Hace treinta años que Salinas le regaló al panismo un auto de modelo inédito: Guanajuato.

Un corredor de León fue elegido para tripularlo y encausarlo hacia una meta indefinida entonces: Carlos Medina Plascencia.

De allá para acá, ocho pilotos han manejado la escudería a su leal saber y entender.

El primero quiso alcanzar la meta en la reforma electoral que le quitara al gobierno y su partido el control del voto y sus resultados; se logró, pero al paso del recorrido, las elecciones de Estado se han perfeccionado sin que el árbitro incida mayor cosa en el clientelismo a costa de los beneficiarios de dádivas mil, el uso de todos los recursos públicos incluida las nóminas oficiales estatal y municipales, el abuso propagandístico sin control y con los organismos públicos poblados de militantes afines.

La mayor obra ha sido, precisamente, todo aquello que mueva autos: carreteras en constante reparación, puentes por doquier, distribuidores viales que se inundan a la primera llovizna.
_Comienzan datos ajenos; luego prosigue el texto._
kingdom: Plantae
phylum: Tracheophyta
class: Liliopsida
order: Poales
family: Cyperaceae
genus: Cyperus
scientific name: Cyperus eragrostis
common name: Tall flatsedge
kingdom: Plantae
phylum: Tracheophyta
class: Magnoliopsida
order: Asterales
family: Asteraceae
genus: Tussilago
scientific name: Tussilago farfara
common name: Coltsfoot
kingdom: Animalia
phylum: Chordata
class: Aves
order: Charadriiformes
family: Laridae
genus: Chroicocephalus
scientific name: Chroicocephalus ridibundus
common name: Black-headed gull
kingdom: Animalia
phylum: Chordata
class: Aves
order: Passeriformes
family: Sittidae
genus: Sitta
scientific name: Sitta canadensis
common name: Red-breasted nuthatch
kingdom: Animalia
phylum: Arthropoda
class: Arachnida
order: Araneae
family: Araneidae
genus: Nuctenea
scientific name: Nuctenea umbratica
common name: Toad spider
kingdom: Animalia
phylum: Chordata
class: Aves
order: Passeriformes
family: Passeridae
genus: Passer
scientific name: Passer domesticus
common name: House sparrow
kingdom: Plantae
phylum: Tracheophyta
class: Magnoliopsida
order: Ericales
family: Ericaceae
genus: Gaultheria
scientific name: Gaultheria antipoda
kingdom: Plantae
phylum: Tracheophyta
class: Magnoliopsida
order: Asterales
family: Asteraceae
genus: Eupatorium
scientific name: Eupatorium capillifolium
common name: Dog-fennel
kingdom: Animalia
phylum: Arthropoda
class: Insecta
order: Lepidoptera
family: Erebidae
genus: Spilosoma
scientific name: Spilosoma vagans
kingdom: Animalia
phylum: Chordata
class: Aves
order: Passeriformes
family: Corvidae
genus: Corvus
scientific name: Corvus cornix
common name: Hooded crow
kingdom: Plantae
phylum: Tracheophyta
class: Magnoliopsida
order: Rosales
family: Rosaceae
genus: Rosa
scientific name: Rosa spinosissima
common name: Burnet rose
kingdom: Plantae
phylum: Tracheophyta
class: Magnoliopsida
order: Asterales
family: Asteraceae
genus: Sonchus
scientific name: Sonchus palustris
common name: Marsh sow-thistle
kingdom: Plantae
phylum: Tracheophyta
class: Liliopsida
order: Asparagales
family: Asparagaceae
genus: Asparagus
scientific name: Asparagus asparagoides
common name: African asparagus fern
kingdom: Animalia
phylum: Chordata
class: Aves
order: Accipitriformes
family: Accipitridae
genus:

En eso se han dilapidado ingentes sumas presupuestales. Pero la gran obra está en haber transformado la prioridad industrial vía lo automotriz: tierras, aguas, exenciones fiscales y laborales, sindicatos charros a modo, hasta integrar lo que dan en. llamar el cluster automotriz que ensambla vehículos para el mercado extranjero básicamente.

Los más recientes pilotos de esa nave azulada quieren manejarla sin manos, con pura mente. Se piensan innovadores cuando en realidad nomás son operarios de un modelo antiguo que los va a dejar en el camino.

Arturo Miranda Montero
Profesor y gestor asiduo de la política como celebración de la vida juntos.